Chancellor Olaf Scholz will meet Turkish President Recep Tayyip Erdogan next week, a German official said on Friday, at a time of renewed tensions between the countries due to the Israel-Hamas war.
The leaders’ talks in the German capital on Friday evening, will “strongly focus on developments in the Middle East”, a government spokeswoman told a regular press briefing in Berlin.
Turkey’s relations with the European Union, long troubled by criticism of Ankara’s democratic standards, are under renewed strain over Erdogan’s stance on the conflict between Israel and Hamas.
The Turkish leader has portrayed Hamas militants not as members of a terrorist group but as “liberators” or “mujahideen” fighting for their land.
He has accused Israel of committing war crimes in Gaza and recalled Turkey’s ambassador to Tel Aviv.
Hamas gunmen stormed into Israel on October 7. Israel says they killed more than 1,400 people, mostly civilians, and took another 240 hostage.
Vowing to destroy Hamas, Israel has relentlessly bombarded the Gaza Strip, and sent in ground troops. More than 10,800 people in Gaza, many of them children, have been killed, according to the Palestinian territory’s Hamas-run health ministry.
Turkey is technically a candidate for eventual EU membership and, even if this seems a distant prospect, Erdogan’s position — which differs sharply from the bloc’s — has caused unease. It also stands in stark contrast to the position taken by Berlin, the EU’s most populous member.
Scholz has vowed to stand by Israel’s side and was the first head of government to visit the country to show solidarity following the October 7 attacks.
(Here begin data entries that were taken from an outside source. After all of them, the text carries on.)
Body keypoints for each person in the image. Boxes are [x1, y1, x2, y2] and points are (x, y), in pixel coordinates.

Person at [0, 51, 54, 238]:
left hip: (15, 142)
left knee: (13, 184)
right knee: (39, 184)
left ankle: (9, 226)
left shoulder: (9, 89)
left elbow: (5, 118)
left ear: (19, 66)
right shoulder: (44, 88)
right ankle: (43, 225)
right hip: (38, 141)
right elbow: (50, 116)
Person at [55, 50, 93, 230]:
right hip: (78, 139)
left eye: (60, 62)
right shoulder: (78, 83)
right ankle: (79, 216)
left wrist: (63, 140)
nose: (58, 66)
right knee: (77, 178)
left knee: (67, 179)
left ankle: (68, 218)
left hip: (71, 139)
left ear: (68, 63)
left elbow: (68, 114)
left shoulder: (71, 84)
Last week, Berlin banned Hamas activities and organisations linked to the group, with Germany’s interior minister calling it a “terrorist organisation that aims to destroy the state of Israel”.
At Friday’s briefing, spokeswoman Christiane Hoffmann acknowledged the German government “has a very different stance and classification regarding Hamas than the Turkish president” and there were likely to be discussions on the topic.
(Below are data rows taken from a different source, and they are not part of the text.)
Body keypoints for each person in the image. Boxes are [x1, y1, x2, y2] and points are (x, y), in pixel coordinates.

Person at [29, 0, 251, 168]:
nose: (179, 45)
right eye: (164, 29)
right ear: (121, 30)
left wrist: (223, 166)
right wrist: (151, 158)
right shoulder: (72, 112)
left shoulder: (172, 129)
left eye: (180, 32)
Germany is home to the world’s biggest Turkish community overseas, and Erdogan received strong backing from Turkish voters in the country when he won re-election in May.
Some pro-Palestinian demonstrations in Germany have descended into violence, and Hoffmann was asked whether Scholz would press Erdogan to use his influence to encourage communities in Germany to behave moderately.
She declined to be drawn on the topic.
Other topics on the agenda will be military alliance NATO — of which Turkey and Germany are both members — and migration. European countries are facing a fresh influx of migrants.